Record extracts Block Start

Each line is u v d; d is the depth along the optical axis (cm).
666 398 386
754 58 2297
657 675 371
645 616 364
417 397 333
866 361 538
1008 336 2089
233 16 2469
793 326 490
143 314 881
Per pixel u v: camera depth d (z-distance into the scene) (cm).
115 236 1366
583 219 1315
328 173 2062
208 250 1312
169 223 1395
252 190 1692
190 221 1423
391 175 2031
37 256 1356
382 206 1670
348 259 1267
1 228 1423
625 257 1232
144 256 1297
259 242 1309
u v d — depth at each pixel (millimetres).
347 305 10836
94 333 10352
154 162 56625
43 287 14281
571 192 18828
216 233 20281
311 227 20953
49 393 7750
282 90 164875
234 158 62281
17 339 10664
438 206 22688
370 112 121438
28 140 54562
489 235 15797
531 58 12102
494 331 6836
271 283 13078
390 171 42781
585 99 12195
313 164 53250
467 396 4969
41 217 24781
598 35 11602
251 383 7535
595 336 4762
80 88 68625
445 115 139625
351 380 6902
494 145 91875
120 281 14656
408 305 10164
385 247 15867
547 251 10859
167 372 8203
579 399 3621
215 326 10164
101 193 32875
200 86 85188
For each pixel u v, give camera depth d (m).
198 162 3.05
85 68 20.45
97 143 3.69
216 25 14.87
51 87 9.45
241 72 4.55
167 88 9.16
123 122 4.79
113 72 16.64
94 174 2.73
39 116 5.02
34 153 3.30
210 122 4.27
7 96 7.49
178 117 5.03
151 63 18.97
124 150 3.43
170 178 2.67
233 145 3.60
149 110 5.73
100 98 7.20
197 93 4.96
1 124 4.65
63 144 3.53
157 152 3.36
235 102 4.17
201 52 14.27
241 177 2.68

Record extracts Block End

Directions: Extract exactly and only the lines above from the line containing "579 399 3621" through the line containing "124 150 3.43", both end lines included.

Result of the task:
579 399 3621
215 326 10164
101 193 32875
200 86 85188
For each pixel u v, give camera depth d (m).
198 162 3.05
85 68 20.45
97 143 3.69
216 25 14.87
51 87 9.45
241 72 4.55
167 88 9.16
123 122 4.79
113 72 16.64
94 174 2.73
39 116 5.02
34 153 3.30
210 122 4.27
7 96 7.49
178 117 5.03
151 63 18.97
124 150 3.43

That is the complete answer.